*Work required*.
Output the lines of the records from the one containing "Steve Pollock" through the last, both ends included. Leave pictures out.
Start of Entries supplied
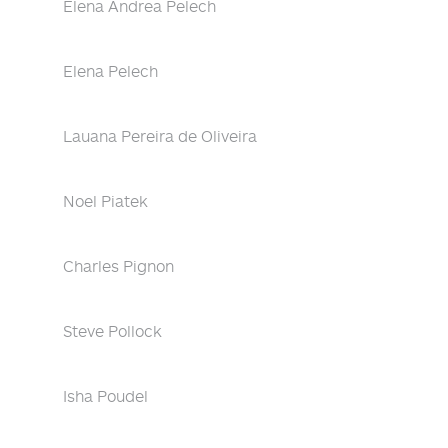
Elena Andrea Pelech
Elena Pelech
Lauana Pereira de Oliveira
Noel Piatek
Charles Pignon
Steve Pollock
Isha Poudel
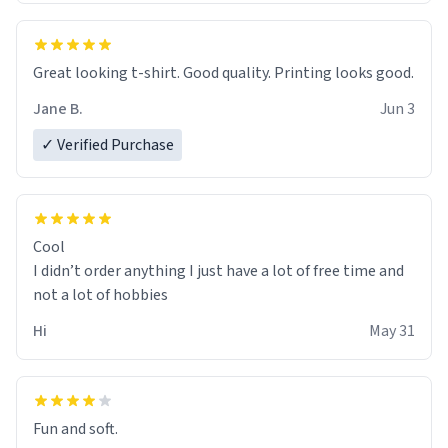
Great looking t-shirt. Good quality. Printing looks good.
Jane B.
Jun 3
✓ Verified Purchase
Cool
I didn’t order anything I just have a lot of free time and
not a lot of hobbies
Hi
May 31
Fun and soft.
End of Entries supplied
*Task answer*.
Steve Pollock
Isha Poudel
Great looking t-shirt. Good quality. Printing looks good.
Jane B.
Jun 3
✓ Verified Purchase
Cool
I didn’t order anything I just have a lot of free time and
not a lot of hobbies
Hi
May 31
Fun and soft.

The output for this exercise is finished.